2/6/2019, noon | Updated on 2/6/2019, noon
When completed, Englewood STEM High School will be the first new high school to come to the Englewood community in ...
Construction of the new Englewood STEM High School is on pace for a Fall 2019 opening. Photo Credit: Provided by Chicago Public Schools

ENGLEWOOD STEM HIGH SCHOOL WILL OFFER STUDENTS

THE CHANCE TO EARN AN ASSOCIATES DEGREE

BY KATHERINE NEWMAN

When completed, Englewood STEM High School will be the first new high school to come to the Englewood community in almost half a century and the

future principal of the new school, Conrad Timbers-Ausar, recently announced that

they received over 1,000 applications from students who are interested in being part of the first freshman class when the school opens this fall.

The new Englewood STEM High School is the result of a multi-million dollar investment by Chicago Public Schools to merge four existing high schools into one brand new building. The four schools that are being merged into the new building are the TEAM Englewood Community Academy High School, Harper High School, John Hope Academy, and Paul Robeson High School.

At a recent Principal’s Update meeting held at Earle STEM Elementary School, 2040 W. 62nd St., Timbers-Ausar spoke to attendees about the construction progress on the new Englewood STEM High School and went into detail about some of the new features that the school will boast like a state-of- the-art computer lab, sports programs, and the opportunity for students to graduate in four years with there high school diploma and a college-level associates degree.

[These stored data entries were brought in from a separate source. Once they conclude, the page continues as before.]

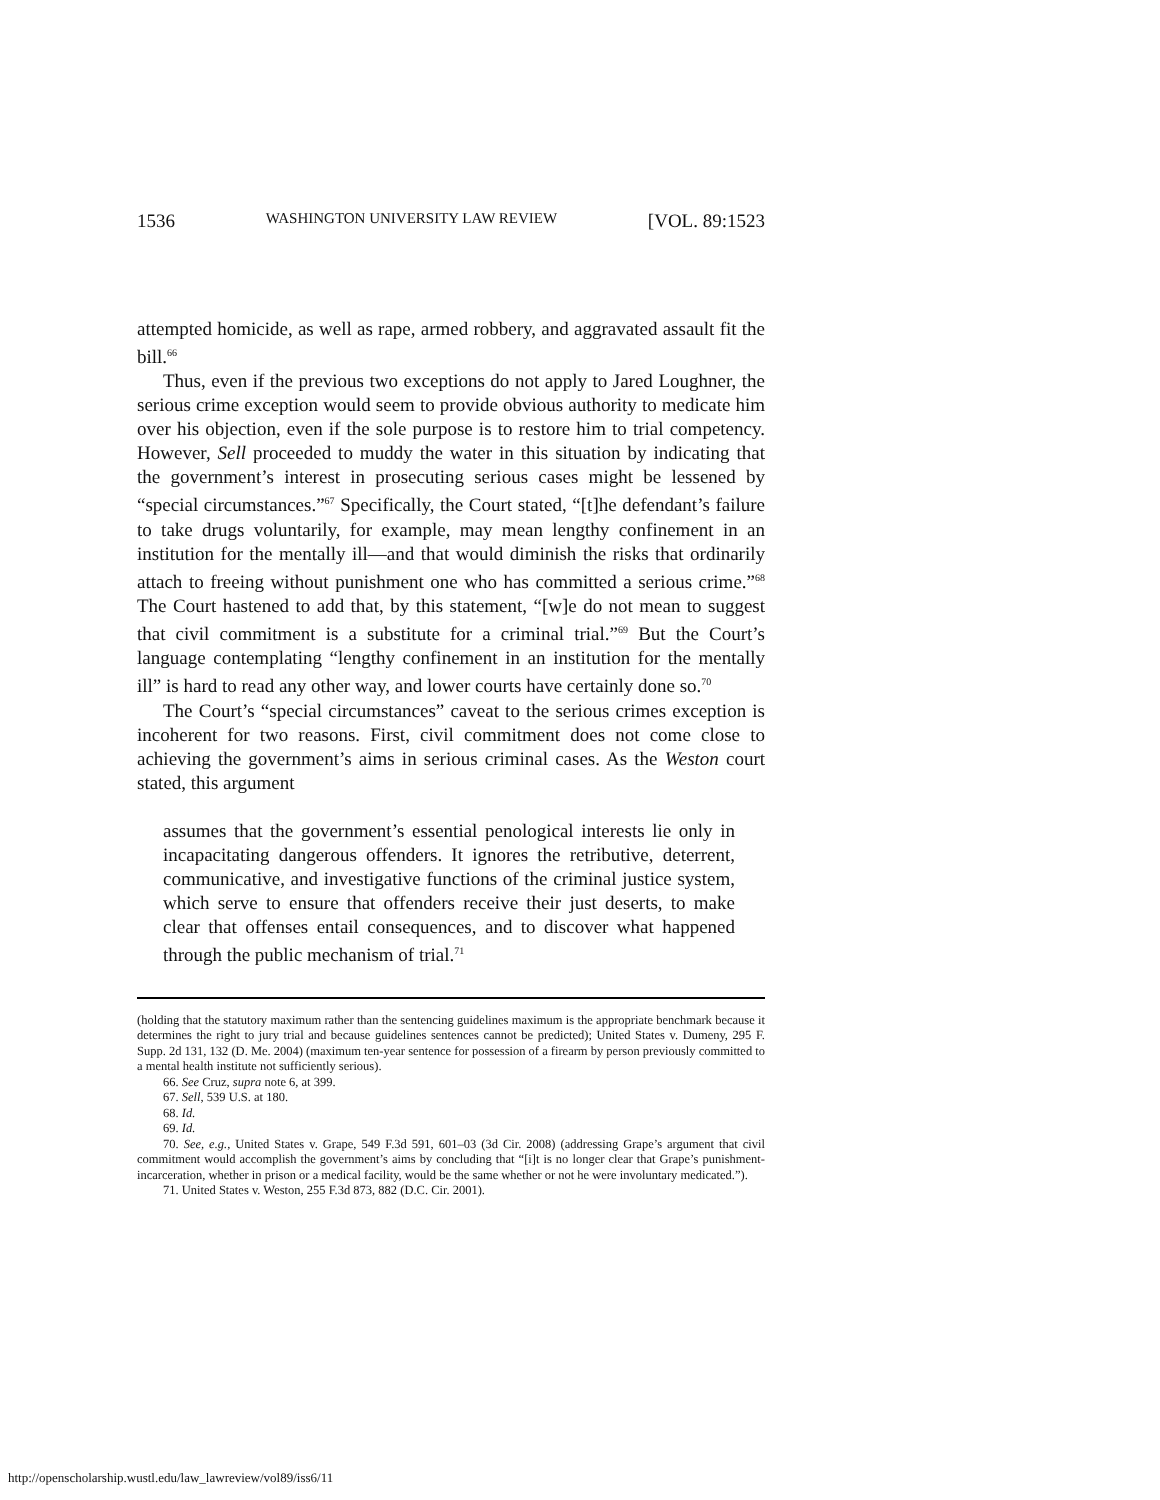1536 WASHINGTON UNIVERSITY LAW REVIEW [VOL. 89:1523
attempted homicide, as well as rape, armed robbery, and aggravated assault fit the bill.<sup>66</sup>
Thus, even if the previous two exceptions do not apply to Jared Loughner, the serious crime exception would seem to provide obvious authority to medicate him over his objection, even if the sole purpose is to restore him to trial competency. However, Sell proceeded to muddy the water in this situation by indicating that the government’s interest in prosecuting serious cases might be lessened by “special circumstances.”<sup>67</sup> Specifically, the Court stated, “[t]he defendant’s failure to take drugs voluntarily, for example, may mean lengthy confinement in an institution for the mentally ill—and that would diminish the risks that ordinarily attach to freeing without punishment one who has committed a serious crime.”<sup>68</sup> The Court hastened to add that, by this statement, “[w]e do not mean to suggest that civil commitment is a substitute for a criminal trial.”<sup>69</sup> But the Court’s language contemplating “lengthy confinement in an institution for the mentally ill” is hard to read any other way, and lower courts have certainly done so.<sup>70</sup>
The Court’s “special circumstances” caveat to the serious crimes exception is incoherent for two reasons. First, civil commitment does not come close to achieving the government’s aims in serious criminal cases. As the Weston court stated, this argument
assumes that the government’s essential penological interests lie only in incapacitating dangerous offenders. It ignores the retributive, deterrent, communicative, and investigative functions of the criminal justice system, which serve to ensure that offenders receive their just deserts, to make clear that offenses entail consequences, and to discover what happened through the public mechanism of trial.<sup>71</sup>
(holding that the statutory maximum rather than the sentencing guidelines maximum is the appropriate benchmark because it determines the right to jury trial and because guidelines sentences cannot be predicted); United States v. Dumeny, 295 F. Supp. 2d 131, 132 (D. Me. 2004) (maximum ten-year sentence for possession of a firearm by person previously committed to a mental health institute not sufficiently serious).
66. See Cruz, supra note 6, at 399.
67. Sell, 539 U.S. at 180.
68. Id.
69. Id.
70. See, e.g., United States v. Grape, 549 F.3d 591, 601–03 (3d Cir. 2008) (addressing Grape’s argument that civil commitment would accomplish the government’s aims by concluding that “[i]t is no longer clear that Grape’s punishment-incarceration, whether in prison or a medical facility, would be the same whether or not he were involuntary medicated.”).
71. United States v. Weston, 255 F.3d 873, 882 (D.C. Cir. 2001).
http://openscholarship.wustl.edu/law_lawreview/vol89/iss6/11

“When you talk about the fact that this community hasn’t had a new school since the 70’s it is very important that students have a viable option for their neighborhood.

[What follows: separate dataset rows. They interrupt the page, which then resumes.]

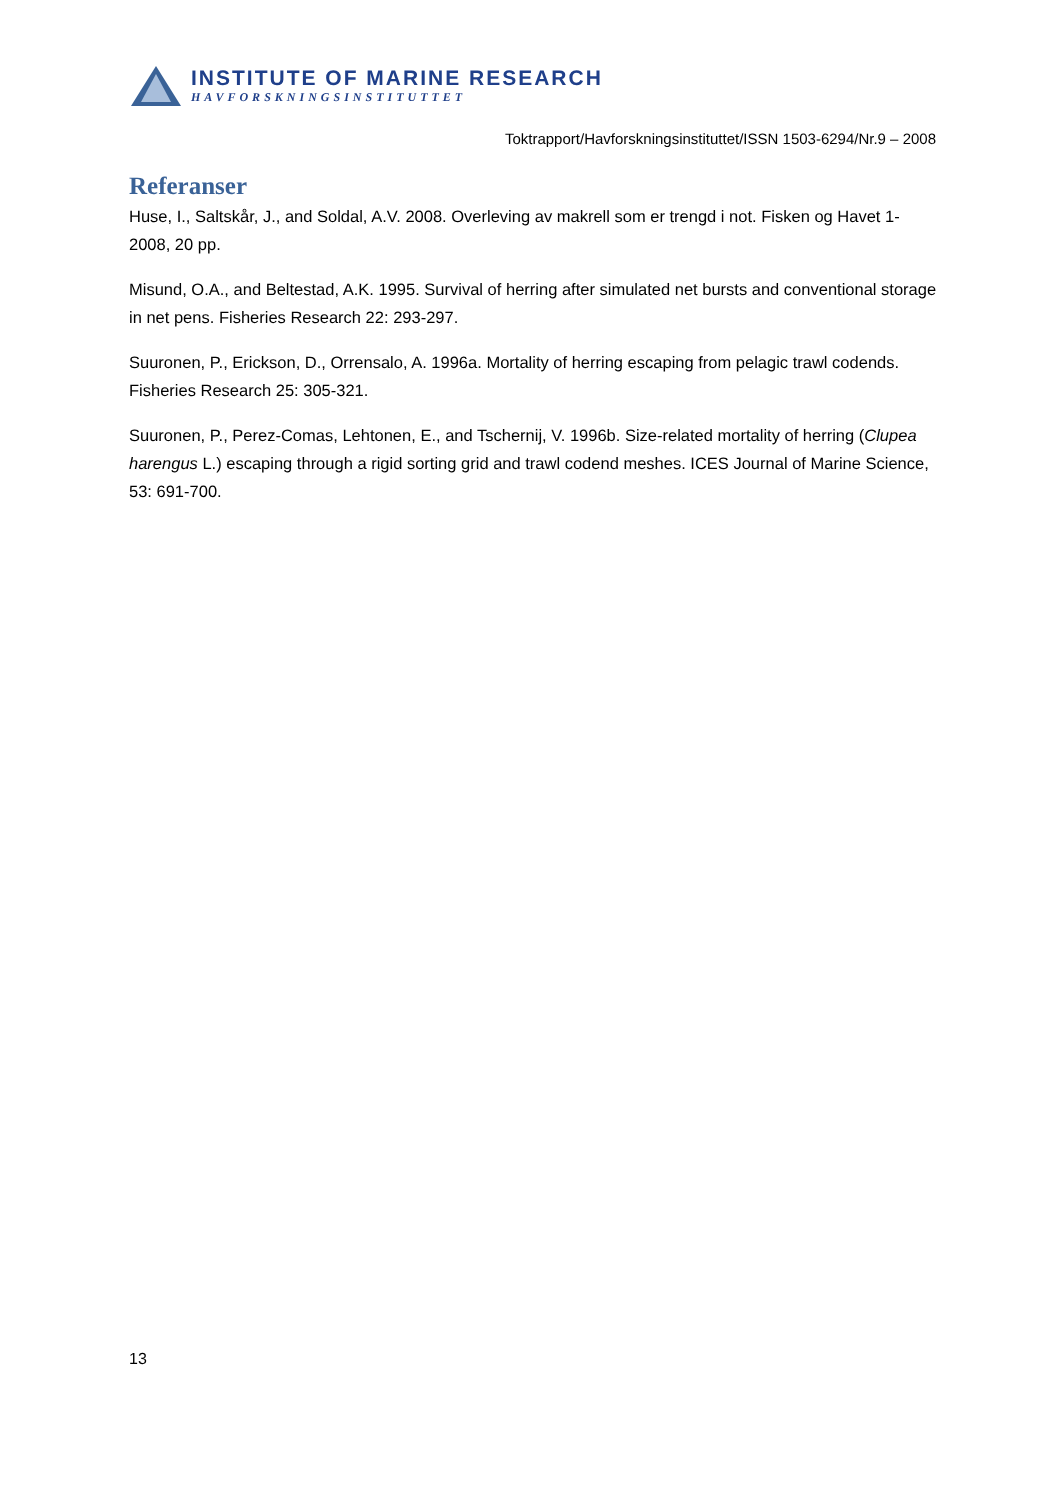INSTITUTE OF MARINE RESEARCH
HAVFORSKNINGSINSTITUTTET
Toktrapport/Havforskningsinstituttet/ISSN 1503-6294/Nr.9 – 2008
Referanser
Huse, I., Saltskår, J., and Soldal, A.V. 2008. Overleving av makrell som er trengd i not. Fisken og Havet 1-2008, 20 pp.
Misund, O.A., and Beltestad, A.K. 1995. Survival of herring after simulated net bursts and conventional storage in net pens. Fisheries Research 22: 293-297.
Suuronen, P., Erickson, D., Orrensalo, A. 1996a. Mortality of herring escaping from pelagic trawl codends. Fisheries Research 25: 305-321.
Suuronen, P., Perez-Comas, Lehtonen, E., and Tschernij, V. 1996b. Size-related mortality of herring (Clupea harengus L.) escaping through a rigid sorting grid and trawl codend meshes. ICES Journal of Marine Science, 53: 691-700.
13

On average, students that live in Englewood are traveling approximately 4.8 miles to get to high school,” said Timbers- Ausar. “That’s really tough for them to have to travel that far to get to school just because they don’t have a viable option in their neighborhood.”

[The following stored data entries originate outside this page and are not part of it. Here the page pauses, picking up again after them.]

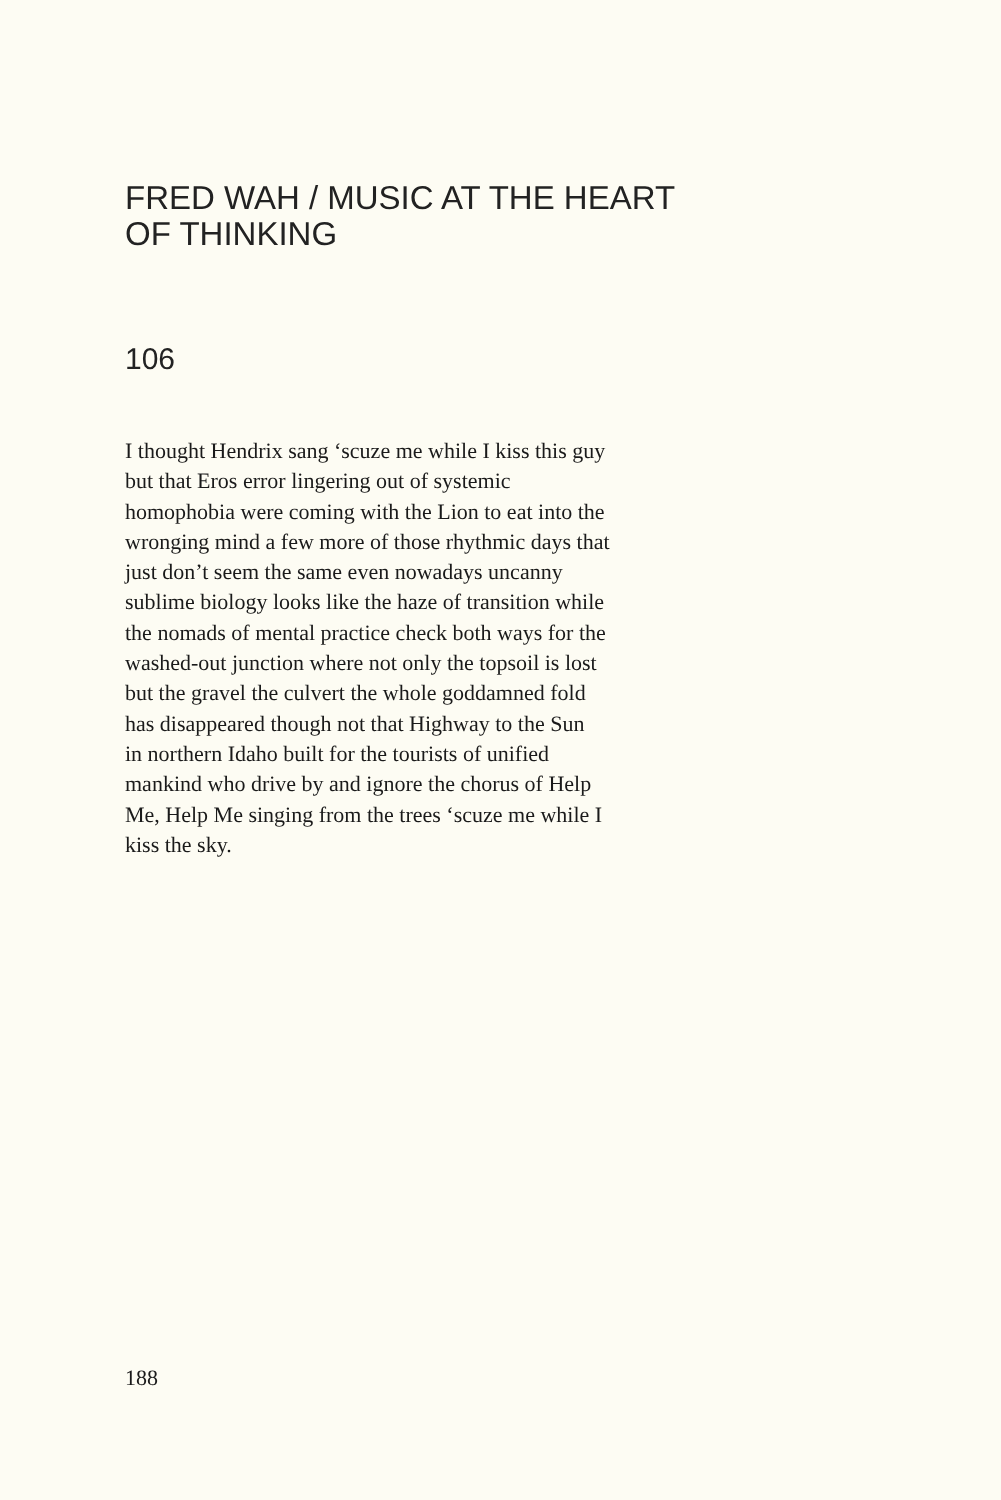FRED WAH / MUSIC AT THE HEART
OF THINKING
106
I thought Hendrix sang ‘scuze me while I kiss this guy
but that Eros error lingering out of systemic
homophobia were coming with the Lion to eat into the
wronging mind a few more of those rhythmic days that
just don’t seem the same even nowadays uncanny
sublime biology looks like the haze of transition while
the nomads of mental practice check both ways for the
washed-out junction where not only the topsoil is lost
but the gravel the culvert the whole goddamned fold
has disappeared though not that Highway to the Sun
in northern Idaho built for the tourists of unified
mankind who drive by and ignore the chorus of Help
Me, Help Me singing from the trees ‘scuze me while I
kiss the sky.
188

He went on to say that the new high school in Englewood is an example of creating equity and access in Englewood which he defined as bringing resources to people rather than making the people go to the resources.

During the meeting, Timbers-Ausar shared information about the early college credit program that will be available at Englewood STEM High School. The program will connect the high school with Kennedy King College, a school in the City Colleges of Chicago network, and provide students with the option to earn college credit and potentially leave high school with an associates degree.

“Chicago Public Schools said ‘hey, we are going to invest in the [students] in that community and make it where they can get an associates degree’ and all you have to do is go to school, get your education, and say that you want to get an associates degree,” said Timbers-Ausar.

Because of this, “students will be able to save anywhere between $44,000 and $100,000 on their college education and that’s CPS’s commitment to the community of Greater Englewood, that’s major,” said Timbers-Ausar.

Construction of the school is on schedule to be completed on time for the 2019-2020 school year.